Richard Schiffman is an environmental reporter, poet and author of two biographies based in New York City. In addition to GreenPrints, his poems have appeared on the BBC and on NPR as well as in the Alaska Quarterly, the New Ohio Review and the New York Times, Writer’s Almanac, This American Life in Poetry, Verse Daily and other publications. His first poetry collection ‘What the Dust Doesn't Know’ was published in 2017 by Salmon Poetry. This poem is from Acumen 108.

The Wisdom of Seeds

You don’t seed a cloud with another cloud,
but with bone dry particles of dust.

Sahara dust blown to the Amazon
makes the mineral-poor soils fertile.

The Amazon seeds its own rains which blown
off course make the Sertão desert bloom.

Hopelessly off course on his voyage to the spice rich Indies
America discovered Columbus – a tragic mistake.

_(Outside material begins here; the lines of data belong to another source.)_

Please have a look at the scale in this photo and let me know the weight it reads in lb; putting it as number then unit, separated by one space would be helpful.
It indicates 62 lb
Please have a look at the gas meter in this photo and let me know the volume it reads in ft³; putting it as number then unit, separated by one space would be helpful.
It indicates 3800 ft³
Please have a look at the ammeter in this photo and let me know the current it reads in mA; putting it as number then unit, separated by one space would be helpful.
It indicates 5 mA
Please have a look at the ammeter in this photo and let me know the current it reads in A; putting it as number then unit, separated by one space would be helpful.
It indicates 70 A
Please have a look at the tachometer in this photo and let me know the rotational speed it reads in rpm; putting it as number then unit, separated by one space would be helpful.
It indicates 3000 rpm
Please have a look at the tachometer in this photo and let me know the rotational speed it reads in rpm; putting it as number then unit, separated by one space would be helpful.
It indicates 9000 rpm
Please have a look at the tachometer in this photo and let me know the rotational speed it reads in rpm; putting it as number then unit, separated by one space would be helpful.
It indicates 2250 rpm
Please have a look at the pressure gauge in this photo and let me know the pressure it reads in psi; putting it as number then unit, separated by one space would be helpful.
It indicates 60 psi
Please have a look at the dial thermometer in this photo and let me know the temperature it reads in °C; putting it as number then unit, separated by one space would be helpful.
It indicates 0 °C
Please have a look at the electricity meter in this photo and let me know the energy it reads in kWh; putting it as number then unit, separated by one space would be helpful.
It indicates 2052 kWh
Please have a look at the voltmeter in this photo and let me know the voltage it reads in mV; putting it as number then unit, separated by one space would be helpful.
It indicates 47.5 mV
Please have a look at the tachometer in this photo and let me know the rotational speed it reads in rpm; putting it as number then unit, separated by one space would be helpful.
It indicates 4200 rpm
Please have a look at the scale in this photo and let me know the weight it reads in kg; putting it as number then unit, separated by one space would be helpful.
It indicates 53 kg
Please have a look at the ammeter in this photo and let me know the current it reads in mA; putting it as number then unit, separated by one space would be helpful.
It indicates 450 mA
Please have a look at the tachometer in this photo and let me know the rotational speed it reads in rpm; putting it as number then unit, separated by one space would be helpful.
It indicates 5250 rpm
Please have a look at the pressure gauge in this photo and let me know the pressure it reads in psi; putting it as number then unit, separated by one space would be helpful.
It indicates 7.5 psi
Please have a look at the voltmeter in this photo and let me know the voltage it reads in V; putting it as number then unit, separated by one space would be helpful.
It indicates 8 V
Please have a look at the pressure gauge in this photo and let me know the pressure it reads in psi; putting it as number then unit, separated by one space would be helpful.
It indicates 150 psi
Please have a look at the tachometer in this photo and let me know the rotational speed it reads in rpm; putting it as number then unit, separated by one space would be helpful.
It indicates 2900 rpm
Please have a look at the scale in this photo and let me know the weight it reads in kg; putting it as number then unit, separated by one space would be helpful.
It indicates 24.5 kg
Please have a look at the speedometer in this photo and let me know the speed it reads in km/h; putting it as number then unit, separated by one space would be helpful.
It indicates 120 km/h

The conquistadors who followed stole the gold
but the seeds stowed carelessly in the cargo bay moldered.

A farmer hoards last year’s seed stock –
it is the gold that he’ll invest in future furrows.

Some investments don’t pan out, like a field of beans
planted before a mostly rainless summer.

The farmer, expecting bushels,
reaped a baby-food jar of desiccated beans

which, far from disdaining, he saved and sowed
the next year and the next year and the next

producing a heap of hardship-hardened beans
with which to seed the dry years ahead.